On November 22, Rohit Parikh will give a joint LogiCIC/LIRa talk.
Everyone is cordially invited!
Speaker: Rohit Parikh (Brooklyn College of CUNY and CUNY Graduate Center)
Title: Epistemic Logic in Real Life and Literature
Room: Science Park 904, room D1.113
Time: Thursday, 22 November, 15:30-17:30
Abstract: In his book Commodities and Capabilities, Amartya Sen points out that
our well being depends not only on what we have, but also on what our capabilities are, to achieve goals which we value. But to achieve such goals, while we ourselves write and carry out the procedures, society serves as an operating system which implements the individual steps and provides appropriate subroutines. This role of society can be analyzed by standard logical techniques, e.g. Hoare Logic.
At a social rather than an individual level, when a planner wants people to act according to some socially desirable plan, the planner needs to make sure that people acting in terms of their own desires, their beliefs, and their capabilities, act in concordance with the plan.

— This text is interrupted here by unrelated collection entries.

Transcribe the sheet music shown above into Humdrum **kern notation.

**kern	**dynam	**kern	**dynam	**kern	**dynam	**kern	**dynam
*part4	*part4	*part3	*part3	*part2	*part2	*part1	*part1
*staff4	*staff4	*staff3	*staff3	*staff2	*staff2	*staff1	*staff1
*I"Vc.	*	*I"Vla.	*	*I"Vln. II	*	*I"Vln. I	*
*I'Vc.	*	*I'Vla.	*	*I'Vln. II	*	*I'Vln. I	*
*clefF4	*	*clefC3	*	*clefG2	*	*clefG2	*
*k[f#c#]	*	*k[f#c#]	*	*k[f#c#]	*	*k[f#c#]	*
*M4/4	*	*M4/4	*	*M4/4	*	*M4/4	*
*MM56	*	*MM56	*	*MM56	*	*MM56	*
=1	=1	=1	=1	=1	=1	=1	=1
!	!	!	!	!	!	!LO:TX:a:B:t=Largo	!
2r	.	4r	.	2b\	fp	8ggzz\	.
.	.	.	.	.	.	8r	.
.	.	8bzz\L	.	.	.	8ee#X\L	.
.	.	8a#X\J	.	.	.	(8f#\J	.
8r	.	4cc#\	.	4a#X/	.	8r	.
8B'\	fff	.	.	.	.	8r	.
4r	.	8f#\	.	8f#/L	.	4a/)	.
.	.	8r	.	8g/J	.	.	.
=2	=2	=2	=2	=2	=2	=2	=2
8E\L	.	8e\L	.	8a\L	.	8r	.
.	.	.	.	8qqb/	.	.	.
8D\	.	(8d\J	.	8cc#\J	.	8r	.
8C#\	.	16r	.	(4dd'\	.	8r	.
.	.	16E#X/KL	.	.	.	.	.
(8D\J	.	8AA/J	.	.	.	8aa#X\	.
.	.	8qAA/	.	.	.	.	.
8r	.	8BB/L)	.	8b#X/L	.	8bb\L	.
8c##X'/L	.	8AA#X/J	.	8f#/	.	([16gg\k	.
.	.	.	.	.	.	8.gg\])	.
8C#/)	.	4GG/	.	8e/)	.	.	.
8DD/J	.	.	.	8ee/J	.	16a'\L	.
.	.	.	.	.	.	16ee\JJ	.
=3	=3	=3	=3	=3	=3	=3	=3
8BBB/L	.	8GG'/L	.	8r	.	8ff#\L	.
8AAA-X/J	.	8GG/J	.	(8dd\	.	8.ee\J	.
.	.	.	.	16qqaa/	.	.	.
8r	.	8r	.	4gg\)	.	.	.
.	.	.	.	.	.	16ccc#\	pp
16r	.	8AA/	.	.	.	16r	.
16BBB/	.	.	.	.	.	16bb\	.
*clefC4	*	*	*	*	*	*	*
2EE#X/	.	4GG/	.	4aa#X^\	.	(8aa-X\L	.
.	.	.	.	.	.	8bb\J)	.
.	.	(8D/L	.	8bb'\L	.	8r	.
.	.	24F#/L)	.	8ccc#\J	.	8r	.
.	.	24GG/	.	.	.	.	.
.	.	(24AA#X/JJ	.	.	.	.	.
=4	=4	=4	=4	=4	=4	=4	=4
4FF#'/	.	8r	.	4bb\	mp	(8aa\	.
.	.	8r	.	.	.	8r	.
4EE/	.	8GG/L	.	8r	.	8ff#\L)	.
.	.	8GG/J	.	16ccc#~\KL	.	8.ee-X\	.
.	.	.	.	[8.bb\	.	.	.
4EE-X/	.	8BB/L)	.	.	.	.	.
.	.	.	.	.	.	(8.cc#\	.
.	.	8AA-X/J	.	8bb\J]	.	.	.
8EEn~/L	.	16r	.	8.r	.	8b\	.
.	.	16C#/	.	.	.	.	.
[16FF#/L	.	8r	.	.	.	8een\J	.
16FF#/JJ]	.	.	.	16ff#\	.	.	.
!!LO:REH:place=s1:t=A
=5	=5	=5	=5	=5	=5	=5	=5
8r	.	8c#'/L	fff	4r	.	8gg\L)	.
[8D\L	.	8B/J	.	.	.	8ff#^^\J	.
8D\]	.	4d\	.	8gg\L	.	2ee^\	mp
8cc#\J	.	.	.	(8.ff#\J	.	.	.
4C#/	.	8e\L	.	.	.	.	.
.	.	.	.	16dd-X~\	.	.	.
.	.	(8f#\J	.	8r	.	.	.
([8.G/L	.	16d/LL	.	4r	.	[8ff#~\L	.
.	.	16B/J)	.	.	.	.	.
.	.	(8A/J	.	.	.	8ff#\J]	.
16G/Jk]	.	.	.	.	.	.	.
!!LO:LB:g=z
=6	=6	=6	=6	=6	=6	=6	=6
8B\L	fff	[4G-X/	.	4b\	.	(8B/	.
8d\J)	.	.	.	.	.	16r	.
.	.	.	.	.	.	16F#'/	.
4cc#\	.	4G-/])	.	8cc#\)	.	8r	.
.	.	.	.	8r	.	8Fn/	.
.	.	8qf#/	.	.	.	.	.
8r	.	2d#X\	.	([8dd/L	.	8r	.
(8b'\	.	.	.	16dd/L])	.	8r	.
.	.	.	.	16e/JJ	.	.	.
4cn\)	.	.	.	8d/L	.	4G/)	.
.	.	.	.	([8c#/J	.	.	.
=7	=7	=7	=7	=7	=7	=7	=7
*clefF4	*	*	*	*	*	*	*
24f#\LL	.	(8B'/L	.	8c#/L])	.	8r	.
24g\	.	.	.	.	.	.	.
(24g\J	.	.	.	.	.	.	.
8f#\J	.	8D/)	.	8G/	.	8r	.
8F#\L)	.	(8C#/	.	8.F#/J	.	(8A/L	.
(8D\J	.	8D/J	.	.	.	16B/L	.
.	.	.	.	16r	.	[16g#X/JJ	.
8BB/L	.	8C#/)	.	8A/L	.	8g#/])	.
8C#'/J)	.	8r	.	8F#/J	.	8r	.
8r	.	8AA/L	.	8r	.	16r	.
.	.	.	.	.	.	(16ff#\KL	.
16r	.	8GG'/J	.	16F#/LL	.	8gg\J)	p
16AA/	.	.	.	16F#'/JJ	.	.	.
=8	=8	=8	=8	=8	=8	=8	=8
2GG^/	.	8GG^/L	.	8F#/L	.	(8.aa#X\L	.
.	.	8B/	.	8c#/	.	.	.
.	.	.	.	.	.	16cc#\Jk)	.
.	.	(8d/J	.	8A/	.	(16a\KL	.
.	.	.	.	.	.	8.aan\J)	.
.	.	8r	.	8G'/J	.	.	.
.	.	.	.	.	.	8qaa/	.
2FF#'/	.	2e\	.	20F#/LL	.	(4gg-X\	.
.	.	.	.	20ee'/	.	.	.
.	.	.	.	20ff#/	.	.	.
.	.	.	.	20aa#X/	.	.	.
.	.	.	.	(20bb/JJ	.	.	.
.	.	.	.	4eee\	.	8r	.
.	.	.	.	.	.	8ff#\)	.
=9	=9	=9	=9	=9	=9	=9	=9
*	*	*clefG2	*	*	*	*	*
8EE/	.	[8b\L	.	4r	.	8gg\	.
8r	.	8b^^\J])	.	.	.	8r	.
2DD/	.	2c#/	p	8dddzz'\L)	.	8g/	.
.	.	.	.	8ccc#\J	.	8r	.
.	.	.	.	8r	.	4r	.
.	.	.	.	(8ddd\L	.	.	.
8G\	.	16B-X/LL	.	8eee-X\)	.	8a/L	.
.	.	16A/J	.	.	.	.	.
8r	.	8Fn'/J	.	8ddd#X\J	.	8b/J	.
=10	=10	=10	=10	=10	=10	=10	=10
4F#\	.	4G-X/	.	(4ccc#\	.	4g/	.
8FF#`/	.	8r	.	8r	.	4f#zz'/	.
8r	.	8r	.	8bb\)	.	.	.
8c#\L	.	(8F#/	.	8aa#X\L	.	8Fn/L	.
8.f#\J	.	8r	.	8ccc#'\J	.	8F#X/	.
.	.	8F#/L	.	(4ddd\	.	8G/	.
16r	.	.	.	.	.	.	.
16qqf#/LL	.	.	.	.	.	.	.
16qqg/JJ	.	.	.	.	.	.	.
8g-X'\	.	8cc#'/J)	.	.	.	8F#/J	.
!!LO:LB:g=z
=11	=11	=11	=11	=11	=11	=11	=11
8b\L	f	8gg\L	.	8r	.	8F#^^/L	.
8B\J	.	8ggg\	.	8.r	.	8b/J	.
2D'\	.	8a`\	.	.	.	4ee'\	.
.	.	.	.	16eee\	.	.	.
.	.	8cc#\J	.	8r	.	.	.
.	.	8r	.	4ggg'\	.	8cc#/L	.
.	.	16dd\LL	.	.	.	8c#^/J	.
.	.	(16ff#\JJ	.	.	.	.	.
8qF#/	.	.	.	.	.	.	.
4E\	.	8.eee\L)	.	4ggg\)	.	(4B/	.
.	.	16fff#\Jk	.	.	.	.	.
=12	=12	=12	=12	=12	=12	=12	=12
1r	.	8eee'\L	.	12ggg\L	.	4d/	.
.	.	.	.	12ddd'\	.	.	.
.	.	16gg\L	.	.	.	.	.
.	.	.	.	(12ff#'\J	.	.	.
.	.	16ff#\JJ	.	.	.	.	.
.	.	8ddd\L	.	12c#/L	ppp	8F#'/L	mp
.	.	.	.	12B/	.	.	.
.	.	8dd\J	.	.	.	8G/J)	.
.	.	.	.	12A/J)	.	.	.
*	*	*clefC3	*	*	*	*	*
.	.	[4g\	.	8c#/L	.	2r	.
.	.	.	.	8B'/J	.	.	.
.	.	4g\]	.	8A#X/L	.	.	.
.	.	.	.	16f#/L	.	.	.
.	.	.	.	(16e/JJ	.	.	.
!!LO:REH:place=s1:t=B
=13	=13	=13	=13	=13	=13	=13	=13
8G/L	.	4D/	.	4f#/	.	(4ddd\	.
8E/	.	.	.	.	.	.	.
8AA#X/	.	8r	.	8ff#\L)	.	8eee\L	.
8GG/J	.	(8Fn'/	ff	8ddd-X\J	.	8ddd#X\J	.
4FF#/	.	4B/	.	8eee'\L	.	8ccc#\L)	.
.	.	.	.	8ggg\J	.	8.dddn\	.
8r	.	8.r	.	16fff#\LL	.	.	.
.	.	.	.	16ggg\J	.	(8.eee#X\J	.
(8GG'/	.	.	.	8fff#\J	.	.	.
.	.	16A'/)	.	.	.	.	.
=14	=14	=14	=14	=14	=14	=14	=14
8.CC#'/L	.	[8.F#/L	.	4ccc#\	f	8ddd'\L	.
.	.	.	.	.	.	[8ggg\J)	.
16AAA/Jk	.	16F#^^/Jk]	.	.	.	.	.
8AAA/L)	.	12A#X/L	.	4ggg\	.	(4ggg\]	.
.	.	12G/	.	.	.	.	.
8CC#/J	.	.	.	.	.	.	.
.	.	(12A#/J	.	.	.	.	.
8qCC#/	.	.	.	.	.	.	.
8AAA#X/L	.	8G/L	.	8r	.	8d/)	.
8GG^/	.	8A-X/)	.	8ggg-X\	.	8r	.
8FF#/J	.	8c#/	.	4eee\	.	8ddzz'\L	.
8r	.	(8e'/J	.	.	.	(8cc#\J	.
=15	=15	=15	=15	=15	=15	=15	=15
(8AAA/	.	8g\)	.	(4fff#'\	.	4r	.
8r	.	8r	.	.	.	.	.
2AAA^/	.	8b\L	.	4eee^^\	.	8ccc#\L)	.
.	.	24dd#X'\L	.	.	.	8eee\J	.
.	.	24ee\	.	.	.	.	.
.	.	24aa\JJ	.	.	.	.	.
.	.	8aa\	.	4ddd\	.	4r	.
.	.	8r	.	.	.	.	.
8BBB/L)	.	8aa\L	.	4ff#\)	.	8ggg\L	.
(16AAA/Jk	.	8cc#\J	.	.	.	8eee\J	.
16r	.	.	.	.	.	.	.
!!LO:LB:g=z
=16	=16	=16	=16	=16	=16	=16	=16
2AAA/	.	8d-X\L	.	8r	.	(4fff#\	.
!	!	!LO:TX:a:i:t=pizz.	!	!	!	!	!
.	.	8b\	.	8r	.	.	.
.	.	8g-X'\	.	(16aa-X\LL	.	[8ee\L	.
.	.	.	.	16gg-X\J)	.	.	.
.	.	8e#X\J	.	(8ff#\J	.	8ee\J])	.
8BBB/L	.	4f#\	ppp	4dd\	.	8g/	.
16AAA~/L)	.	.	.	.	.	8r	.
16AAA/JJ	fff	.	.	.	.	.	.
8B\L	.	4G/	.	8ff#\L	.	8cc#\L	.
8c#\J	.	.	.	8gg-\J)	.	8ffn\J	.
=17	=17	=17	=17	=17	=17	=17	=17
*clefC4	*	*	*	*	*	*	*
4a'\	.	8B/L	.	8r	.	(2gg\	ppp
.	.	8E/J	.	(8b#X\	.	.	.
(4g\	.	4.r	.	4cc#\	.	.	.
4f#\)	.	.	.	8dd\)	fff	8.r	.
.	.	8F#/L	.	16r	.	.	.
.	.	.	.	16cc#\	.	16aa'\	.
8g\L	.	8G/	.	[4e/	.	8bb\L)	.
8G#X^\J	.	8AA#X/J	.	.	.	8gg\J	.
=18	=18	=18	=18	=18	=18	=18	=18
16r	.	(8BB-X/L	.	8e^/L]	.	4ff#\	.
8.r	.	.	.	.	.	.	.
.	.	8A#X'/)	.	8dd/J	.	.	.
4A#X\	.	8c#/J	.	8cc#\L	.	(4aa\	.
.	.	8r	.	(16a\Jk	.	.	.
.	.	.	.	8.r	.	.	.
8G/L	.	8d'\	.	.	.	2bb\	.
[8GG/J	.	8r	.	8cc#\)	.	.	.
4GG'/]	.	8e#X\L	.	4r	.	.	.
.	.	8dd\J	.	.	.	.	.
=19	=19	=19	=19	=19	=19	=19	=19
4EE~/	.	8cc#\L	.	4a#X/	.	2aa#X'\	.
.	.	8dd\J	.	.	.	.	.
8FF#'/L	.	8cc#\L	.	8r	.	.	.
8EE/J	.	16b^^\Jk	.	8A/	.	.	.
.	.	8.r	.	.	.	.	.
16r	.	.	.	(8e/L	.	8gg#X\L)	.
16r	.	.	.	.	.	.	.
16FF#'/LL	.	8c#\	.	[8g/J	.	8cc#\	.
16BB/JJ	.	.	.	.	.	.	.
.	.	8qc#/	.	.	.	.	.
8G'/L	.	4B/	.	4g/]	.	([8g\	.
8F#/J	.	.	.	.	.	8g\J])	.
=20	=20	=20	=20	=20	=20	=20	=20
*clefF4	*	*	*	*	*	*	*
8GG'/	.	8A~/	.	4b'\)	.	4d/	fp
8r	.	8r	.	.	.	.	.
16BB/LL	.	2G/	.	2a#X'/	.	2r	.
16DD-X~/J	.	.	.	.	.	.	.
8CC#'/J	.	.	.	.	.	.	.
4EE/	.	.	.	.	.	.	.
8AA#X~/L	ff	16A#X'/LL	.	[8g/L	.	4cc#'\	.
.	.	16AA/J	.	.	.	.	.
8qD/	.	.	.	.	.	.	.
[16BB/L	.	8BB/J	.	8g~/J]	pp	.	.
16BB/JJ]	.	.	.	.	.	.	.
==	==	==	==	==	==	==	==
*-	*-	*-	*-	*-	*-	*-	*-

Thus managing knowledge states becomes a crucial element of such a plan. Enabling (or blocking) abilities can also be part of such a social plan.
We show how such managed knowledge states occur in the literature, giving examples from Shakespeare, Shaw, etc. We also present a technical result on creating knowledge states.
Finally we point to a remark by Socrates in Plato’s Theaetetus about the Justified True Belief definition of knowledge. Far from endorsing this definition, Socrates presents an objection, different from Gettier’s and anticipating a problem addressed by Turing in his
classical 1936 paper. This objection of Socrates and our natural response to it bear on what we believe to be the ability of members of a society to carry out the individual steps of a personal algorithm.